Chapter 5: Designing Secure Networks

Overview

Network security is a huge subject, which incorporates all seven layers of the OSI model; many of the issues network security raises are sufficiently subtle to require skilled engineers and consultants to understand and tackle them. This chapter focuses on security issues and design solutions with IP-based networks. After discussing the security considerations and planning aspects, we then describe the VPN solutions available in the market today, which is one of the hottest topics in the service provider market. Network security is such a broad topic that this material is necessarily restricted to typical security design issues you are likely to encounter, for which appropriate suitable references are provided. The chapter builds on this framework and deals with the use of security in designing virtual private networks. The following topics are discussed:

• What the key issues are

• What the security threats and vulnerabilities are

• What technologies are available to combat these issues

• How to define a security policy and implement it

• How to design a secure network infrastructure with components available today

• How to avoid single points of failure and bottlenecks with security devices

• Design of secure IP VPNs

Providing security on any network can often have a profound influence on the network topology, design, traffic dynamics, and even the network addressing policy. Security is essentially a game of risk management; you must decide how much time, effort, and money are required to provide an acceptable degree of confidence in the resources you wish to protect. This chapter attempts to cover the salient points of network security, but clearly we have limited space to address this huge topic. For further information, the interested reader is urged to read [1, 23].

_Exercise requirements_
(a) Answer each question from the network security chapter overview:
(i) How many layers of the OSI model does network security incorporate?
(ii) Which kind of networks does the chapter focus on for security issues and design solutions?
(iii) Security is described as essentially a game of what?
(b) Repeat the stretch of the network security chapter overview from "Providing security on" through "read [1, 23].", copied word for word.

_Stored data_
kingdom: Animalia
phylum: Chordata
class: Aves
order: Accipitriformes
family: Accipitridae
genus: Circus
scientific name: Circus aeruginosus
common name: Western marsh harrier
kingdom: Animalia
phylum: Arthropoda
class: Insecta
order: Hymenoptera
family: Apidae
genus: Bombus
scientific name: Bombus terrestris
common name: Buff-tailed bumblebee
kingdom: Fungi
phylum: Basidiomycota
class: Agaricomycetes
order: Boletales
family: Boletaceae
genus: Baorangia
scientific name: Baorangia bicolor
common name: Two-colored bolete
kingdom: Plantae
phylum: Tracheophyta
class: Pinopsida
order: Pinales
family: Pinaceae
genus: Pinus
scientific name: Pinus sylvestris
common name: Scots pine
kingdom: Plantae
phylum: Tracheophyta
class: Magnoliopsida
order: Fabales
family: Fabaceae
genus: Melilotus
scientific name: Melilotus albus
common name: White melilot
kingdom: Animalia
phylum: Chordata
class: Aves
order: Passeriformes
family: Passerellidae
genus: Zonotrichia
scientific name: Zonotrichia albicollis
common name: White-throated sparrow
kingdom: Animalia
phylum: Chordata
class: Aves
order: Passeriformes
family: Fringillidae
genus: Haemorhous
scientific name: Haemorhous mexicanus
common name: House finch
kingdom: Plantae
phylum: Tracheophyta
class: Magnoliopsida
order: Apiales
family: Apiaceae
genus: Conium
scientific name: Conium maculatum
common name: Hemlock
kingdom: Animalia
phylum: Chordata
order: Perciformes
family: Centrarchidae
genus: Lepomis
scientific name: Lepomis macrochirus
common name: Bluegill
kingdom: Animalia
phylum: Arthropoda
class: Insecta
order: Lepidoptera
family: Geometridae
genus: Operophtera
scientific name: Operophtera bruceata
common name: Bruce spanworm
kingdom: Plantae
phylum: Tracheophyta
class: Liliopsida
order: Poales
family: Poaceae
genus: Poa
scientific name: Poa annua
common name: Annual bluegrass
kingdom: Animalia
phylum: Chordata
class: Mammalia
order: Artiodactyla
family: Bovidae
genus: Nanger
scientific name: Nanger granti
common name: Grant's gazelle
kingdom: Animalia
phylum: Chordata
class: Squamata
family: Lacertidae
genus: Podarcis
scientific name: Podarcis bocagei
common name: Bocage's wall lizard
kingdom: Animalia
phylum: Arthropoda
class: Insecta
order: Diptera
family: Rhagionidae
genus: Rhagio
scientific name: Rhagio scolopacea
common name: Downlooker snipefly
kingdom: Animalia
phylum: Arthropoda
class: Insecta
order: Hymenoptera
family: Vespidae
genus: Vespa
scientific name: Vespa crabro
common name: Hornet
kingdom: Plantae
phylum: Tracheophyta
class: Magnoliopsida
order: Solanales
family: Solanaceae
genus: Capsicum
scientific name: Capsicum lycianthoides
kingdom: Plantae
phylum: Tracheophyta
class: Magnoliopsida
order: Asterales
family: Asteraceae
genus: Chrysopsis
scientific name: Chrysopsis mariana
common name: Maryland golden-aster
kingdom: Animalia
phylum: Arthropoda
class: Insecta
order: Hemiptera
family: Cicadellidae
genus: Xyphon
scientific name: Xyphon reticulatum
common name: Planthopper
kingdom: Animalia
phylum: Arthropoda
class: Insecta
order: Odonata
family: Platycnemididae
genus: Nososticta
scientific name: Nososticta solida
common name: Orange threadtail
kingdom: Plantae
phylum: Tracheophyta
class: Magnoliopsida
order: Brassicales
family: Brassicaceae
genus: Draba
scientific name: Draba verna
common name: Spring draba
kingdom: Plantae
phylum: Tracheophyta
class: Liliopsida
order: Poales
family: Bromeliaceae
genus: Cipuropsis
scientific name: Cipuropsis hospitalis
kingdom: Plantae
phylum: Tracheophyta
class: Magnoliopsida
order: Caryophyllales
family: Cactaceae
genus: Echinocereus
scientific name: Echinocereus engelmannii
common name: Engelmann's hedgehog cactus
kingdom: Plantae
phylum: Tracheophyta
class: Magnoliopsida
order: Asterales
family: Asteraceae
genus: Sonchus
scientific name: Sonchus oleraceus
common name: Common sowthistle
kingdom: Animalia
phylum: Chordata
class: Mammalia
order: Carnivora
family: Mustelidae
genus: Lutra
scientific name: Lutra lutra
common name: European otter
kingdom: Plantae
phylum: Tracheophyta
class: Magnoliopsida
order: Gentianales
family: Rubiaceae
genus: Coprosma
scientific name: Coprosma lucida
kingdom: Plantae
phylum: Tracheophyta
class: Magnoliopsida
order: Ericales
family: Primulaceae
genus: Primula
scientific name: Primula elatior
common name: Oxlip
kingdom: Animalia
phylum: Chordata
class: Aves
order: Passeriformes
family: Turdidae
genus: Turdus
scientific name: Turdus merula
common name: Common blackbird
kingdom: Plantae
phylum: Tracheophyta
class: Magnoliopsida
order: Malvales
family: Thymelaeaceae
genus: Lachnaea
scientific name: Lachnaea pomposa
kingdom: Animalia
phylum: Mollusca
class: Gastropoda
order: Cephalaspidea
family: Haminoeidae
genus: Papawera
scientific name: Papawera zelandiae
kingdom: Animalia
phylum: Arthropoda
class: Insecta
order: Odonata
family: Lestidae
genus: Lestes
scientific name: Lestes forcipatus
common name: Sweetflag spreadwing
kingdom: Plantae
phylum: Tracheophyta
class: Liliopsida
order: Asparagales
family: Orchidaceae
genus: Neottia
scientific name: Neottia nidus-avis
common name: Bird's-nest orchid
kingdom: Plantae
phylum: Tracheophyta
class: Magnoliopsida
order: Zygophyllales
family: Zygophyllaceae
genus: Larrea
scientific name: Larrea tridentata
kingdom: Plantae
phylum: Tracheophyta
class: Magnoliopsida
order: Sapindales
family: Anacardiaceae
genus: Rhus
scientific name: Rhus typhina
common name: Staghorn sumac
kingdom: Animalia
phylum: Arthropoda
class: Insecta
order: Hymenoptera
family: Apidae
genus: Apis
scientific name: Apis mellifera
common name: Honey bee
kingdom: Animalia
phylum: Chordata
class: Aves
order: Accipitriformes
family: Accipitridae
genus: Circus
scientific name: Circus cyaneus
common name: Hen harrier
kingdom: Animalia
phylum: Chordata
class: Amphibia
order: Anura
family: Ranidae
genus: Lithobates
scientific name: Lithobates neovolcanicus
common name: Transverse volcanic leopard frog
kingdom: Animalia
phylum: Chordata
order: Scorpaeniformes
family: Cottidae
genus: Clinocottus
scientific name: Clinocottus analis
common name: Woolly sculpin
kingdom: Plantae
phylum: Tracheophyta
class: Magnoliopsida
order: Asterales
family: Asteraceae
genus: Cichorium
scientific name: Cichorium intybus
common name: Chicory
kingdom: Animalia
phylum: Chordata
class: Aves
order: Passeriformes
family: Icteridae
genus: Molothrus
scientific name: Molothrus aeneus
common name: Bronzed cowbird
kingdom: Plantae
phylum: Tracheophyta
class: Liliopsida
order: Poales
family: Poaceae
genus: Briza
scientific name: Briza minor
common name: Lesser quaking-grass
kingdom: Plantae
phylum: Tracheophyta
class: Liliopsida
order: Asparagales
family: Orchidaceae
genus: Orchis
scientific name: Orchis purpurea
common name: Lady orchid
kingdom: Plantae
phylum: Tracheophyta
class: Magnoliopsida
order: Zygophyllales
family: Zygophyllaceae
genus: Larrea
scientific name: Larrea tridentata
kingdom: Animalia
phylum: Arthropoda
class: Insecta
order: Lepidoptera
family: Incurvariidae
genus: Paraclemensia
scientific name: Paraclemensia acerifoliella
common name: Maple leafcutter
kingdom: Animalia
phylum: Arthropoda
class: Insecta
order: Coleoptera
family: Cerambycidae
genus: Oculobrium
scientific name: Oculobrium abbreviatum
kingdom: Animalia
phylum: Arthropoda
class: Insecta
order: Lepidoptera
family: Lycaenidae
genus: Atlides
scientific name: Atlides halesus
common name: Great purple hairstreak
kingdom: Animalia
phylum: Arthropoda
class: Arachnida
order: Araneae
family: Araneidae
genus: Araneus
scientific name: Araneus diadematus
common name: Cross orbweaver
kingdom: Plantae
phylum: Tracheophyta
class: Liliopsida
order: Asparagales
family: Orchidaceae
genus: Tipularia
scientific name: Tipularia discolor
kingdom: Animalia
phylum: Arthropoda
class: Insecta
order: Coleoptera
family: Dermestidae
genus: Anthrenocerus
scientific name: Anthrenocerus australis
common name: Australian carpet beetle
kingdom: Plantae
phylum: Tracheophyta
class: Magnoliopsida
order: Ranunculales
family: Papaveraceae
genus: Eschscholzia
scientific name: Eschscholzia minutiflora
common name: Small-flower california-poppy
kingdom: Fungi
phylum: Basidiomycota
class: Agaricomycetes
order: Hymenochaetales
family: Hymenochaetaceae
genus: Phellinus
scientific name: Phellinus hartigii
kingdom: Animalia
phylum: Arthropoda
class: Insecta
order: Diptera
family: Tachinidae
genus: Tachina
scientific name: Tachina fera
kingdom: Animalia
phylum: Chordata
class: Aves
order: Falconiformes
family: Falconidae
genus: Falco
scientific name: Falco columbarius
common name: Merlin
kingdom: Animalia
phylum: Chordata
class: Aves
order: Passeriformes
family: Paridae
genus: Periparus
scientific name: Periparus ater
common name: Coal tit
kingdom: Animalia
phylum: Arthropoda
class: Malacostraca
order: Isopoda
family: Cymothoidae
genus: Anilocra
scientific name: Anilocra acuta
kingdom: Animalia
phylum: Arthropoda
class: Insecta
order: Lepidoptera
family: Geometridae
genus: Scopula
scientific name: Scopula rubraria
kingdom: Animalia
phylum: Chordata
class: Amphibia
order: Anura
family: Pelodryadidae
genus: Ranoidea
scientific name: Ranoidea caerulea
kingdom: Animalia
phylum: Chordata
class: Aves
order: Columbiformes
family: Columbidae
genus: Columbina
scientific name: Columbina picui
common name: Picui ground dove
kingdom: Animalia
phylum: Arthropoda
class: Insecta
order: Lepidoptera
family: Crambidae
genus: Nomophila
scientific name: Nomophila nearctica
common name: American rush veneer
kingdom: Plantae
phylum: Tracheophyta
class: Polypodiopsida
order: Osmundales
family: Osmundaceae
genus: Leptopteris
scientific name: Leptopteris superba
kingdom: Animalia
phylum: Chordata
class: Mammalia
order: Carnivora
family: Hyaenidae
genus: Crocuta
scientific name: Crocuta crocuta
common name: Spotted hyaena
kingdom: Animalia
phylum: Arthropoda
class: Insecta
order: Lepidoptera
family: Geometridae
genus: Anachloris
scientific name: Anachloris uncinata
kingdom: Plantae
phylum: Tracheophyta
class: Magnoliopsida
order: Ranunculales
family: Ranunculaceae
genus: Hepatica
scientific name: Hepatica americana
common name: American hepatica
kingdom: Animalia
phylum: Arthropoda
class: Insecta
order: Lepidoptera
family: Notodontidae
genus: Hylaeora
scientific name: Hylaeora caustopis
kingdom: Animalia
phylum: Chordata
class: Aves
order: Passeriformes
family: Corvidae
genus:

_Per-task answers_
(a)
(i) All seven layers
(ii) IP-based networks
(iii) Risk management

(b)
Providing security on any network can often have a profound influence on the network topology, design, traffic dynamics, and even the network addressing policy. Security is essentially a game of risk management; you must decide how much time, effort, and money are required to provide an acceptable degree of confidence in the resources you wish to protect. This chapter attempts to cover the salient points of network security, but clearly we have limited space to address this huge topic. For further information, the interested reader is urged to read [1, 23].